Andando al fulcro della presente disamina – come affermato in premessa – il Supremo Consesso sollevava questioni di legittimità costituzionale dell’art. 3, comma 1, della legge n. 210 del 1992 in riferimento agli artt. 2, 3, 32 e 38 Cost. La Consulta riteneva fondate le questioni sollevate con riferimento ai soli parametri di cui agli artt. 2 e 32 Cost.

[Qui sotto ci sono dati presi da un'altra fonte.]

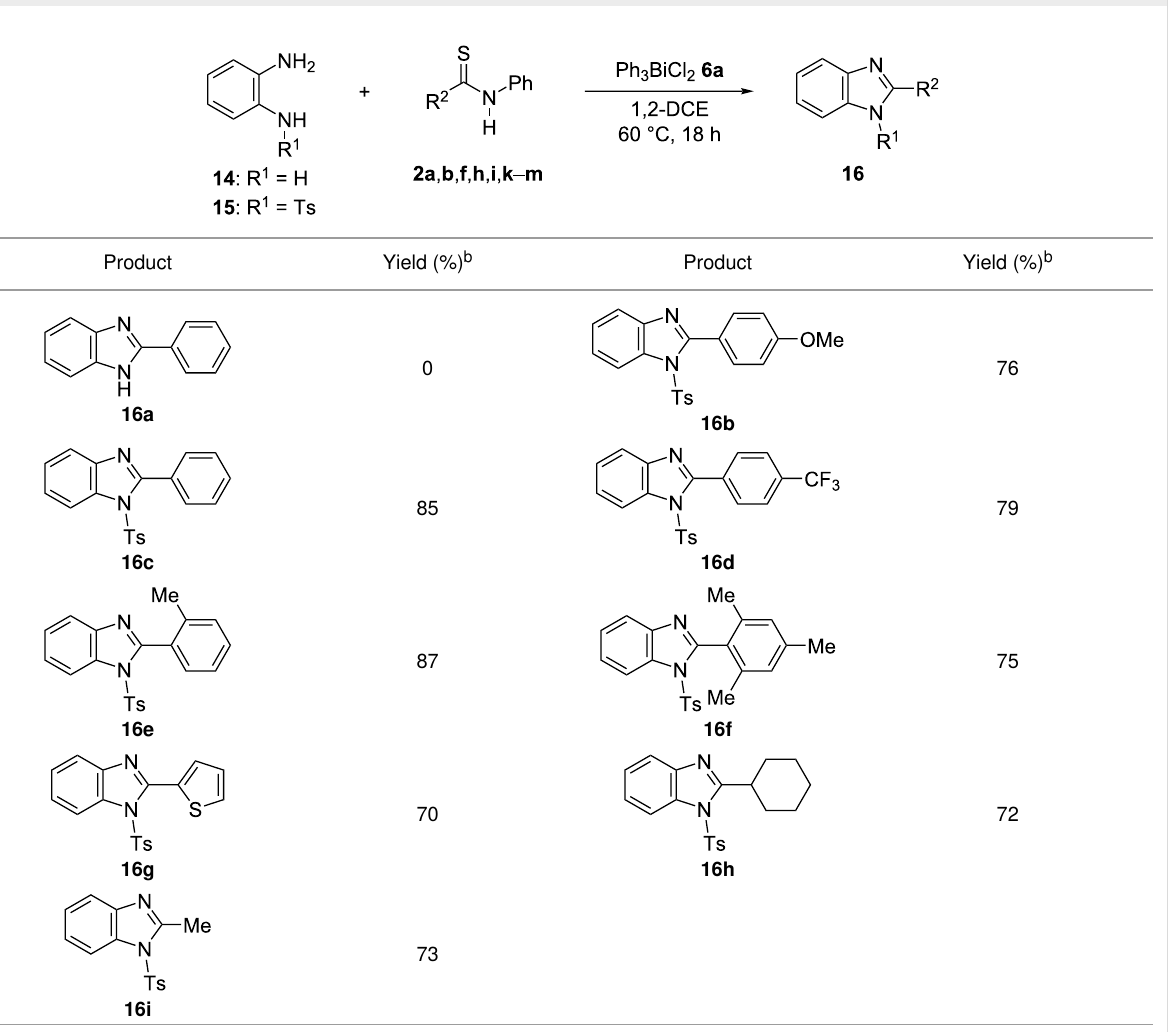
Table 3: Synthesis of 2-substituted N -tosylbenzimidazoles a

In particolare, la Corte, nelle motivazioni sottese alla pronuncia in esame, effettuava un excursus delle più rilevanti modifiche legislative e pronunce giurisprudenziali che si sono susseguite negli anni relativamente alla fattispecie de qua. In primis, richiamava la pronuncia costituzionale n. 307/1990 (la quale affermava la necessità di riconoscere un equo ristoro in favore del danneggiato da un trattamento sanitario obbligatorio) sulla cui base è stata promulgata la L. 210/1992, che riconosceva definitivamente il diritto ad un indennizzo a chiunque avesse riportato, a causa di vaccinazioni obbligatorie, lesioni o infermità dalle quali sia derivata una menomazione permanente della integrità psico-fisica.
La legge in commento poi sottolineava che “i termini per chiedere l’indennizzo decorrono dal momento in cui l’avente diritto risulti aver avuto conoscenza del danno”.

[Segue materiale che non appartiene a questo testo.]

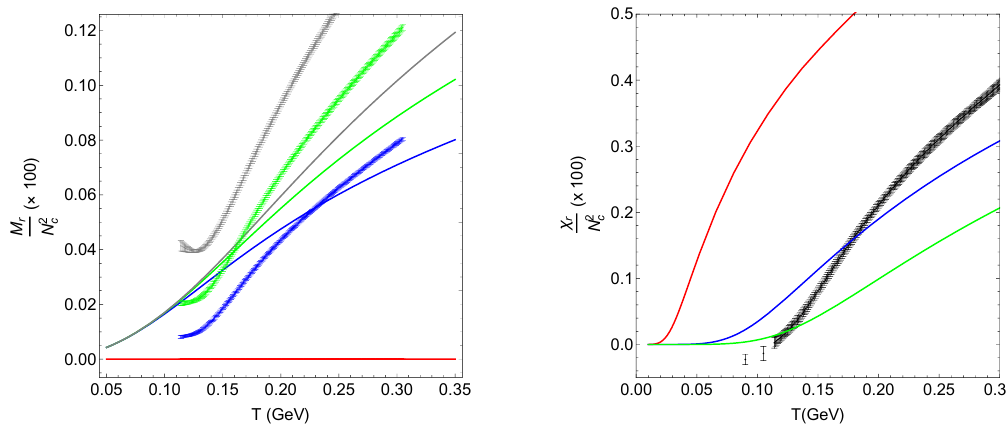
Figure 11 . Left panel: magnetisation density M r , divided by N 2 (solid lines), compared with lattice results (dots with error bars), divided by N 2 of the magnetic field. The red, blue, green and gray lines correspond to B = 0 GeV 2 , B = 0 . 2 GeV 2 , B = 0 . 3 GeV 2 and B = 0 . 4 GeV 2 . Right panel: magnetic susceptibility χ r , divided by N 2 function of temperature, compared with lattice results, divided by N 2 magnetic field. The red, blue and green lines correspond to B = 0 . 01 GeV 2 , B = 0 . 1 GeV 2 and, B = 0 . 2 GeV 2 respectively. The lattice results (black dots with error bars) were obtained in the limit B → 0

Successivamente, poi, la Corte Costituzionale richiamava la L. 107/2012 che rappresentò il punto di partenza per l’applicazione delle disposizioni di cui alla precitata legge del ‘92 a tutti i soggetti danneggiati da vaccinazioni contro morbillo, parotite e rosolia (all’epoca non obbligatorie) infatti, la mancata previsione in queste ipotesi del diritto all’indennizzo si è risolta per anni in una grave lesione dei precetti costituzionali, ragion per cui l’indennizzabilità dei danni derivanti da vaccinazioni raccomandate è stata volta a completare il c.d. “patto di solidarietà” tra individuo e collettività in tema di tutela della salute.
Proprio sulla base delle suddette esigenze di solidarietà e tutela del singolo, ci si è resi conto che l’art. 3, comma 1, della legge n. 210/1992 – ove dispone che il termine di tre anni per la presentazione della domanda decorre dal pregresso momento di conoscenza del danno – pone una limitazione temporale che collide con la garanzia costituzionale del diritto alla prestazione stessa, ne vanifica l’esercizio e, in definitiva, impedisce il completamento del precitato patto sociale.
Osservava, la Corte, dunque, che l’effettività del diritto all’indennizzo impone di far decorrere il termine per la richiesta dello stesso dal momento in cui l’interessato ha avuto conoscenza non solo del danno, ma anche della sua indennizzabilità, in quanto, prima di tale momento tale diritto non è concretamente esercitabile.
Infatti, la compressione del diritto ad ottenere l’indennizzo nella fase antecedente alla sentenza n. 107 del 2012 si unisce l’illogica pretesa che gli interessati rispettassero un termine per la proposizione di una domanda relativa ad un indennizzo, per il quale, al momento in cui ebbero conoscenza del danno, non avevano alcun titolo.
Più specificatamente, la sentenza aggiunge che, una soluzione differente “vanificherebbe il diritto medesimo, viceversa garantito dai principi costituzionali di solidarietà sociale e tutela della salute, essendo il danno vaccinale un pregiudizio individuale sofferto nell’interesse della collettività, la quale deve pertanto farsene carico”.
Per tutto quanto esposto, in riferimento agli artt. 2 e 32 Cost., veniva dichiarata l’illegittimità costituzionale dell’art. 3, comma 1, della legge n. 210/1992, nella parte in cui, al secondo periodo, dopo le parole “conoscenza del danno”, non prevede “e della sua indennizzabilità”. Restavano, invece, assorbite le censure di incostituzionalità riferite agli artt. 3 e 38 Cost.